--- СПИСОК ЗАДАНИЙ ---
A) Ответьте на вопросы по фрагменту о журнале «Современник»:
(i) Кому достался первый из томов, выходящих в 1837 году?
(ii) О чем Вяземский просил в конце февраля?
(iii) Кем был набросан предварительный план пятого тома?
B) Как фрагмент о журнале «Современник» поясняет, почему выпуск томов распределили между Плетневым, Краевским, Одоевским и Вяземским, а не между ними и Жуковским?
C) Обновите фрагмент о журнале «Современник»: приведите заново его часть, начиная со слов «Одновременно Краевский апеллировал» и заканчивая словами «т. 16/18, 722).», заменив «Шевырева» на «Погодина».

Одновременно Краевский апеллировал к литературной совести москвичей: "...да пришлите и свою лепту в "Современник", подбейте на то Шевырева, Павлова, Языкова, Боратынского; стыдно вам и им будет, если ничего не пришлете в журнал, посвященный памяти Пушкина. Статей чужих у него осталось много, но, разумеется, пойдет в дело самая меньшая часть..." (116, т. 16/18, 722).

Жуковский предполагал, что редакция всех томов "Современника", выходящих в 1837 году, будет коллективной. За каждым томом закреплялся выпускающий, в чьи функции входили "сношения с цензурою, с типографиею, с корректорами и с комиссионером" (78, 22). Первый том - пятый по общему счету - достался Плетневу, три последующих - Краевскому, Одоевскому и Вяземскому. (Жуковский начинал готовить собрание сочинений Пушкина и к тому же должен был сопровождать наследника в летнем путешествии по России.)

В конце февраля Вяземский просил "уступить" ему пятый том (86, 76), впрочем, в техническую работу по пятому тому были втянуты все издатели.

Сохранился предварительный план пятого тома, набросанный Жуковским (116, т. 58, 151). Он подвергся некоторой правке (о которой еще будет речь), но поначалу две первые позиции выглядели следующим образом:

"1. О последних минутах Пушк<ина>.

--- ИСХОДНЫЕ ДАННЫЕ ---
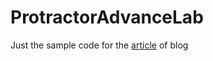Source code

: # ProtractorAdvanceLab
Just the sample code for the [article](http://note.kimx.info/2015/07/prtractor-visual-studio-useful-package.html) of blog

--- ОТВЕТЫ ПО ЗАДАНИЯМ ---
A)
(i) Плетневу.
(ii) Уступить ему пятый том.
(iii) Жуковским.

B) Жуковский начинал готовить собрание сочинений Пушкина. Кроме того, он должен был сопровождать наследника в летнем путешествии по России.

C)
Одновременно Краевский апеллировал к литературной совести москвичей: "...да пришлите и свою лепту в "Современник", подбейте на то Погодина, Павлова, Языкова, Боратынского; стыдно вам и им будет, если ничего не пришлете в журнал, посвященный памяти Пушкина. Статей чужих у него осталось много, но, разумеется, пойдет в дело самая меньшая часть..." (116, т. 16/18, 722).